# An Unexpected early Christmas present.



## bonsai dave (Apr 21, 2010)

Well The past few weeks have been very challenging personal and with my discus tank . Having to deal with the set backs with my car accidents and also dealing with my wife's health issues. Then to finally finish my 170 gallon discus tank only to have it leak out 30 to 40 gallons of water . So now i have to shut the tank down , move the fish in to a diffrent and tear down the set up to clean up the water under the stand and on the back wall. I must say this year has been a very stressful year for fish keeping for me . Having to deal with the massive fish die off right before the Olympics to dealing with Capillaria worms from fish i got from discussdigger . Losing 5 expensive discus in the process.
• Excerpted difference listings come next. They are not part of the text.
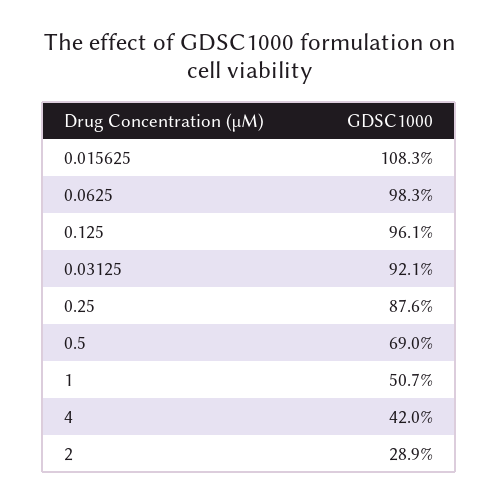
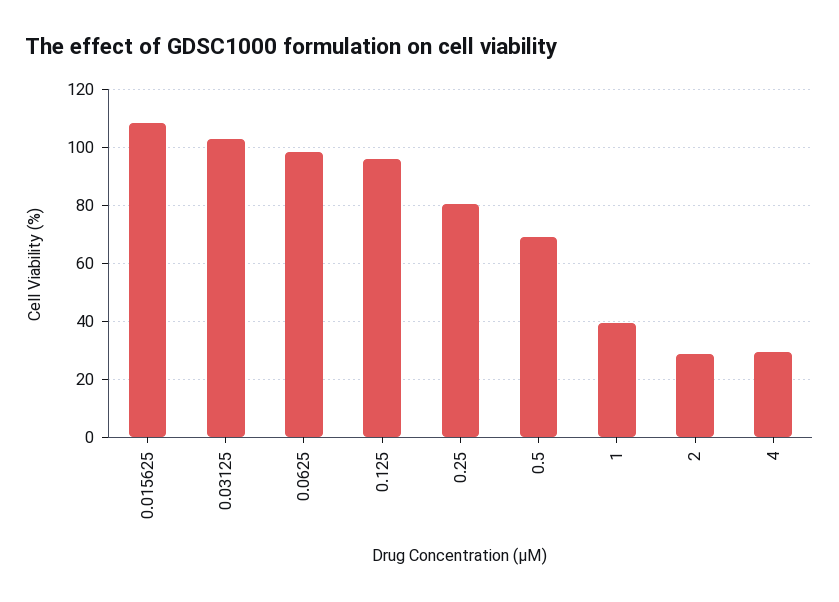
  {
    "0.015625": 108.3,
    "0.0625": 98.3,
    "0.125": 96.1,
-   "0.03125": 92.1,
+   "0.03125": 102.5,
-   "0.25": 87.6,
+   "0.25": 80,
    "0.5": 69,
-   "1": 50.7,
+   "1": 40,
-   "4": 42,
+   "4": 30,
    "2": 28.9
  }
Then having to nuke my tank and in the process of doing that i think i might have destroyed any chance of having my wild breeding pair breeding again . The treatment i put the fish through took a tool on the wilds caught and it has taken them a lot time to get over the treatment. Well during this past week I was ready to get rid of my whole collection and sell my tanks but thanks to my wife she has help me through the difficult time. Then today I after coming home from church and I found my red cover and albino leopard snake skin discus laying eggs and i caught some of it on video. Well this made me day and week. I'm gald i didn;t give the away or up on them. Enjoy. Sorry for a long post. I need to vent.


----------



## jobber (May 14, 2010)

Congratulations on the spawn. Must be exciting times and quite the rollercoaster. You've got my well wished for a better 2011! Good luck with the new brood  btw, merry xmas!


----------



## onefishtwofish (Apr 21, 2010)

yes congratz on th spawn. that is a nice surprise and a well deserved one.


----------



## davefrombc (Apr 21, 2010)

Merry Christmas Dave .. May the bounties of 2011 more than make up for the setbacks of 2010 !


----------



## April (Apr 21, 2010)

thats what discus are..a roller coaster ride!!! but WELL WORTH ONE. 
Once you get the collection your happy with..just dont add anymore..and problems will be minimal unless water issues. 
merry xmas and congrats on the eggs.


----------



## fraggalrock (Apr 21, 2010)

Merry Christmas Dave! and congrats on the spawn.2011 is your year!


----------



## gklaw (May 31, 2010)

Glad there is some excitment to give you some Christmas cheers. Will call you after Christmas. Hope you get the 170 gallon under control. Just get my 75 gallon set up except for the sump you brought over - need some more plumbing parts.

Let me know if you want a temporary home for you fish. I am sure my discus (and me  )would enjoy their company.


----------



## Morainy (Apr 21, 2010)

Really delightful news, Dave. I hope that you and your wife have a happy, healthy 2011.


----------